■ Prompt
Go line by line through the records below. Copy whichever lines contain the string "Santa".

Page-level text extractions
----

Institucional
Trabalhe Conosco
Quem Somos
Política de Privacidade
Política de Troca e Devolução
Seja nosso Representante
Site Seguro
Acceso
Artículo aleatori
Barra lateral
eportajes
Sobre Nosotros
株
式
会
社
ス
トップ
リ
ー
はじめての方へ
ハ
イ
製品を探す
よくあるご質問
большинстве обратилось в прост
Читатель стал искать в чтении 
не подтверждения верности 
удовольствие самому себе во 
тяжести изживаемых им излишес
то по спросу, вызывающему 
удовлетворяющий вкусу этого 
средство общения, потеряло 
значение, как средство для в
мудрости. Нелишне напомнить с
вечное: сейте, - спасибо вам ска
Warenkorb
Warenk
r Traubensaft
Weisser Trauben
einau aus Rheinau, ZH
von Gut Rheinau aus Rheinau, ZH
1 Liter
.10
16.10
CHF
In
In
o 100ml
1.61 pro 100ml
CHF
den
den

----

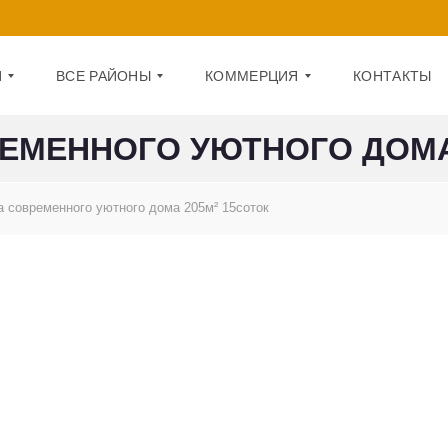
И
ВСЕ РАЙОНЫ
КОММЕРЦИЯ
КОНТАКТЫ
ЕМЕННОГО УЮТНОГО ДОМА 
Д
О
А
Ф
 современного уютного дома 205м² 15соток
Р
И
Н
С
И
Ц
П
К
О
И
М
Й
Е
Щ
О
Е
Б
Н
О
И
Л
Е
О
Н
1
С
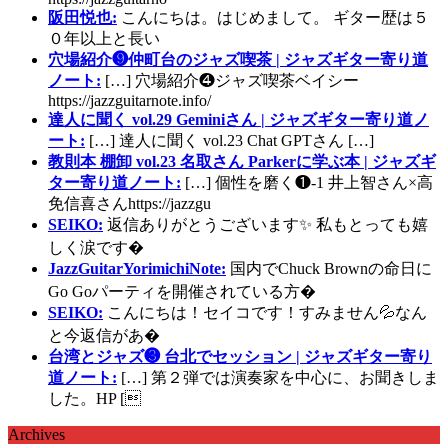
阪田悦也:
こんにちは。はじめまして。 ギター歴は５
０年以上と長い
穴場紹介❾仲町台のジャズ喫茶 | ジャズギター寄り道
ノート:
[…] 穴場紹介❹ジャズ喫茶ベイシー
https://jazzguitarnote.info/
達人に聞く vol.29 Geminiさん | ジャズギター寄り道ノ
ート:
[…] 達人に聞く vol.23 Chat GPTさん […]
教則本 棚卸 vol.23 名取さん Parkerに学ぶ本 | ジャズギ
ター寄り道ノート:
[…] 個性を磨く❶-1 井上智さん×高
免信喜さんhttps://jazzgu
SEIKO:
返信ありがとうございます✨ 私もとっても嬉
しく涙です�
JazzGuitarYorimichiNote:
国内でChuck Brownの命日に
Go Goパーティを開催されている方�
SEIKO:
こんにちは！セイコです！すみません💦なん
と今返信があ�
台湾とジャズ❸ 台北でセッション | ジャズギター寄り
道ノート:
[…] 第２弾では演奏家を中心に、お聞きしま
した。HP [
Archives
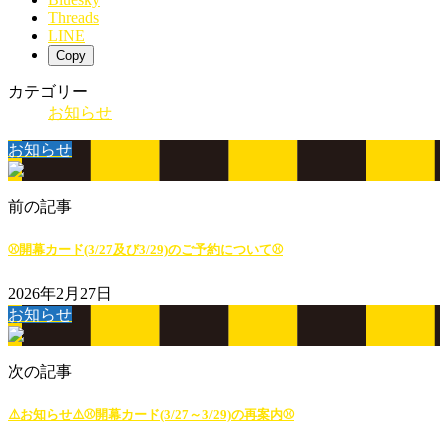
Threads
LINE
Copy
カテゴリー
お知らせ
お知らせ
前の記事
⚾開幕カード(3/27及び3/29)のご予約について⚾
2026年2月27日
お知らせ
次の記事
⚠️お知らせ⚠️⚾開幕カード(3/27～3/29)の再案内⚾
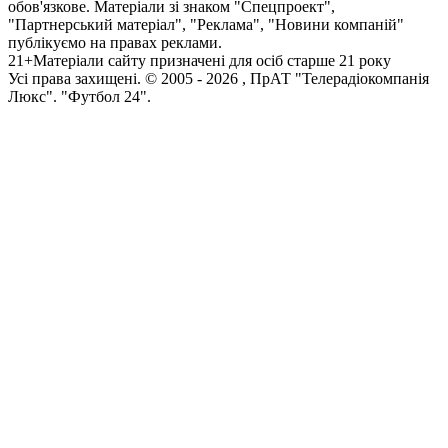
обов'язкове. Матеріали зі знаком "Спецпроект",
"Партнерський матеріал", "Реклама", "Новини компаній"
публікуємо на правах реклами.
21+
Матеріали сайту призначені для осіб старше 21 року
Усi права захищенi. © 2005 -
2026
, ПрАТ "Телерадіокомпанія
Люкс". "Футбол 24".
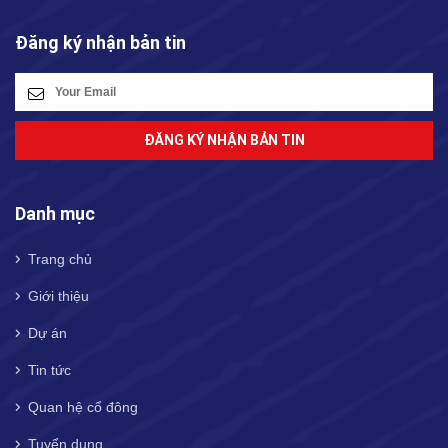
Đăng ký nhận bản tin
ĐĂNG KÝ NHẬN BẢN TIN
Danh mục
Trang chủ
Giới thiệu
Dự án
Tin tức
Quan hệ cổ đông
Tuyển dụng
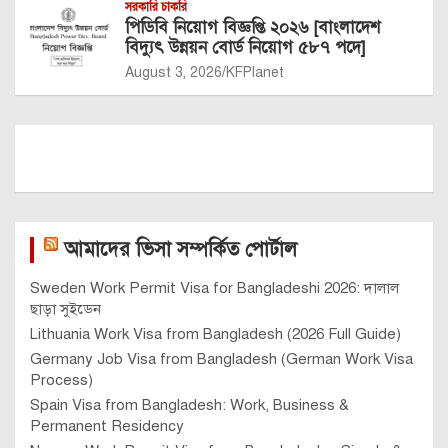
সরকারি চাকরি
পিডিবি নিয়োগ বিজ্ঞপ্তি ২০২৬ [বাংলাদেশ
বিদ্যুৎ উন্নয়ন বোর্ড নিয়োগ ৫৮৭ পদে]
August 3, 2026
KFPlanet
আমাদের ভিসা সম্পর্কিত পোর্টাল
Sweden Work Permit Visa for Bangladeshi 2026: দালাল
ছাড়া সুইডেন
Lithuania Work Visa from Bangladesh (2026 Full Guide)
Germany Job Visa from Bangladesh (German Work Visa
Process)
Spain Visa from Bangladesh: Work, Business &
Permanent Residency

----

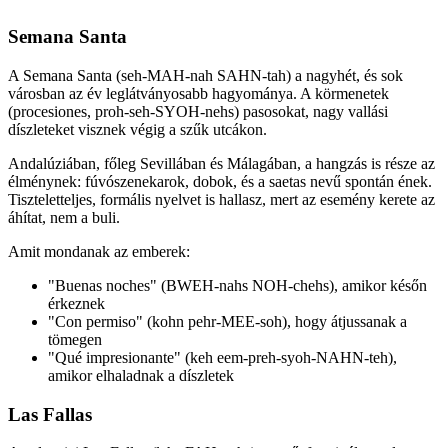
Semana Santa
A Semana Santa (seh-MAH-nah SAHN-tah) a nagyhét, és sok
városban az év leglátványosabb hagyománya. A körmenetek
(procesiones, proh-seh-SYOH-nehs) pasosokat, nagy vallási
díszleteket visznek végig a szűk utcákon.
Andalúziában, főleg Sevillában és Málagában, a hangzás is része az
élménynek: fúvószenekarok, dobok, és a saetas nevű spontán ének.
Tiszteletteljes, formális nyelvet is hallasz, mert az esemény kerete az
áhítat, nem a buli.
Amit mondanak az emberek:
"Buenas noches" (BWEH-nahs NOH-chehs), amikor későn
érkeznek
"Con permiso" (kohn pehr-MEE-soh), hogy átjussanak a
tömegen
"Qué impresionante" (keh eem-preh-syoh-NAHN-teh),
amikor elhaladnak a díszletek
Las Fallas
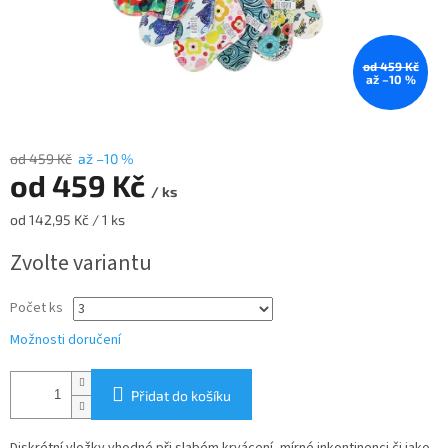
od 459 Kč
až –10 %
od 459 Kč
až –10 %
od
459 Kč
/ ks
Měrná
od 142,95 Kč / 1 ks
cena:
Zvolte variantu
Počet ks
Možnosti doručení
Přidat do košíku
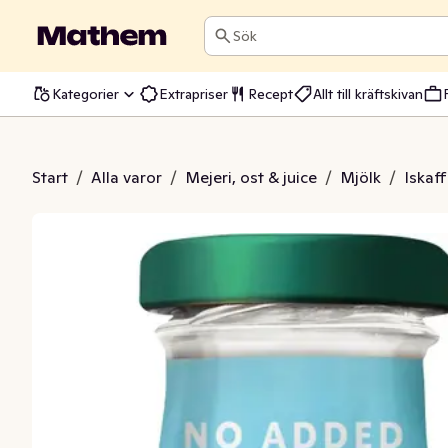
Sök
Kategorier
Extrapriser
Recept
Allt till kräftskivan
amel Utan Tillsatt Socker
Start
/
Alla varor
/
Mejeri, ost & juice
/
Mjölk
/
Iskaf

----

■ Task solution
Semana Santa
A Semana Santa (seh-MAH-nah SAHN-tah) a nagyhét, és sok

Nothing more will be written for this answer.